Nice 8n. Good picture quality also.

Welcome to The Tractor Forum


:cpu:


----------



## jodyand (Sep 16, 2003)

I agree that is nice so clean it looks new:thumbsup: Welcome Geno :friends:


----------



## Live Oak (Dec 22, 2003)

Welcome to Tractor Forum Geno! :friends: :cheers: Sweet, clean looking tractor you have there!


----------



## Geno (Aug 17, 2004)

Wow you guy's get around and act fast!
Thanks for the help posting and thanks for your 
kind words about the new work-toy.
Now what about the trailer I built? J/K
But I did build it just a few weeks before gettin the tractor,
looks like it needs some solid gray wheels to match.
Geno


----------



## Geno (Aug 17, 2004)

BTW, how do I post a pick rather than an att?
Also, I just found this place and plan on checking in 
a few times daily.
Geno


----------



## jodyand (Sep 16, 2003)

Geno you can post your pic on a site like photobucket and then copy the link and post it here.
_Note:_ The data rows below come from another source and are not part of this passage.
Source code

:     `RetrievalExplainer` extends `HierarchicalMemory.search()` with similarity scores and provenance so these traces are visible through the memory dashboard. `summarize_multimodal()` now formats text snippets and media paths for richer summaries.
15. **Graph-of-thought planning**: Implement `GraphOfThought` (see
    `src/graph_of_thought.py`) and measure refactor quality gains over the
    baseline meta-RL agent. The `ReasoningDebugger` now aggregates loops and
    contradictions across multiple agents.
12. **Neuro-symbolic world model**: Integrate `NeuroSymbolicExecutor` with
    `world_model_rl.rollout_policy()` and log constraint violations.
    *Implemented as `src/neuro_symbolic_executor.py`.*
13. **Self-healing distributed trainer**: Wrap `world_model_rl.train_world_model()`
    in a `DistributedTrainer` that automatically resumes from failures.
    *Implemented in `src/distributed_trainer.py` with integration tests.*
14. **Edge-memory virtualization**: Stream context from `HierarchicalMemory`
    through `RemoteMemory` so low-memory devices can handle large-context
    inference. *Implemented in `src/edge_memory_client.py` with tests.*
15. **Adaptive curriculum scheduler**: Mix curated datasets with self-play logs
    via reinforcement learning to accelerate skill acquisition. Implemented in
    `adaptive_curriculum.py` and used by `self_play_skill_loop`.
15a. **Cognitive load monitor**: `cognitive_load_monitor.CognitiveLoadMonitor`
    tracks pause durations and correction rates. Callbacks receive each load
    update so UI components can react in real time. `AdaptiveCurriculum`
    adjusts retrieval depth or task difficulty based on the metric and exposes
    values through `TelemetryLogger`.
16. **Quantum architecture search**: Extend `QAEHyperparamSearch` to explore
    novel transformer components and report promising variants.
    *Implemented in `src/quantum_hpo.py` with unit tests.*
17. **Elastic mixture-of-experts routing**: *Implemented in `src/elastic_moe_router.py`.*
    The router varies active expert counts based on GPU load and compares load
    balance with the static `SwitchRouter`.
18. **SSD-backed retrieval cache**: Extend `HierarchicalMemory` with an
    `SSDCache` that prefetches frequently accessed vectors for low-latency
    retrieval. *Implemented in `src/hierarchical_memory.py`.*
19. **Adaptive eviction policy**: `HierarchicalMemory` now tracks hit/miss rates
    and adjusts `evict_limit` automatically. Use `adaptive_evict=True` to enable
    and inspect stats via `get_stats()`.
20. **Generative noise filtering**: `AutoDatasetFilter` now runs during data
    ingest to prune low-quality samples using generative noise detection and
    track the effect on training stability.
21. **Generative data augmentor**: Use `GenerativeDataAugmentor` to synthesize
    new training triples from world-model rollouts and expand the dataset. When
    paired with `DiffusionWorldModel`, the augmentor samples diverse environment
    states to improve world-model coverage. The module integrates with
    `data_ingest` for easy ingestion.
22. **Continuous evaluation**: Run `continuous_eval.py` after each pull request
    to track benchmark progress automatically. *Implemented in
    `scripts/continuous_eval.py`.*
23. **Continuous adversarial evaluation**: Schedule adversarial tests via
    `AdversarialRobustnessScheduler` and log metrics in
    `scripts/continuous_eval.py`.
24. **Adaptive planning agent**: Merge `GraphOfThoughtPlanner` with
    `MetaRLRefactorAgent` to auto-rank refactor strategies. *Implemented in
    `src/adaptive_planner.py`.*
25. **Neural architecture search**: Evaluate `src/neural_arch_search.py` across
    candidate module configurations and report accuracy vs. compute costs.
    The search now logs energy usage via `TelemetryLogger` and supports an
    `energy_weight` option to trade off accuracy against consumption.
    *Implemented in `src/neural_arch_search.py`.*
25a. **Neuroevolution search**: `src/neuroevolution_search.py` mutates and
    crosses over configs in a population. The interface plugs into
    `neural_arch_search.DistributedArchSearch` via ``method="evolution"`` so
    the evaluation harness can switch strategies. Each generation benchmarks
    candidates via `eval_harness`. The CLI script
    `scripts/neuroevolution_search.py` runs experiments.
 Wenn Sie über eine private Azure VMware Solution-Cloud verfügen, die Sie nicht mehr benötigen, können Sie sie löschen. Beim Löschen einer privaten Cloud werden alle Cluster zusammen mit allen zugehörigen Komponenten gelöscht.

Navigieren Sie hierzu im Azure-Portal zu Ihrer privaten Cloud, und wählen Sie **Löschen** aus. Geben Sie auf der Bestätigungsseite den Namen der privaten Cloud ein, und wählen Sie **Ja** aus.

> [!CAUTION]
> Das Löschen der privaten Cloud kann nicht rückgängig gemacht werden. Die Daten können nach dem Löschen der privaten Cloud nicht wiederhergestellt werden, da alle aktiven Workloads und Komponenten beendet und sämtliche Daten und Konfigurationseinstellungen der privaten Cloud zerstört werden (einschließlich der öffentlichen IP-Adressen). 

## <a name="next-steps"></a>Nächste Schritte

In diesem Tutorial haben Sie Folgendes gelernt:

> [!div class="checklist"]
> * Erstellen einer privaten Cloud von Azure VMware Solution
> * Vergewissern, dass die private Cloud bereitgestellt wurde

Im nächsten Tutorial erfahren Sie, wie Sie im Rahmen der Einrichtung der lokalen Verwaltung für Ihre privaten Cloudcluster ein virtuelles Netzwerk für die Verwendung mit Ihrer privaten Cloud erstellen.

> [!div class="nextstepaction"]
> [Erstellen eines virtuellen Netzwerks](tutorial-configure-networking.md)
Or you can post it as a attachment and then go back to your post and open the attachment and right chick go down to properties and copy the address. close the picture and click on edit and type this < img src= http://> command and click save changes.No space between < and img

Also thats a nice trailer to:thumbsup:


----------



## Chris (Sep 15, 2003)

Geno, welcome aboard --- Nice 8N and trailer. Tell us more about both and how much work you have put into each etc...

Welcome!!!
Andy


----------



## Argee (Sep 17, 2003)

Welcome Geno...Hey! Nice trailer:thumbsup:


----------



## Ingersoll444 (Sep 17, 2003)

Is that trailer for use with the tractor, or does it see the road also? Looks nice. using tube insted of angle realy fits with the vintage look of the Ford. Oh and ditto on the solid, and gray wheels.


----------



## Geno (Aug 17, 2004)

Soon as I figure out what doin with posting pic's
I'll tell ya all about the tractor, trailer and a bit about myself.
So stay tuned
Thanks
Geno


----------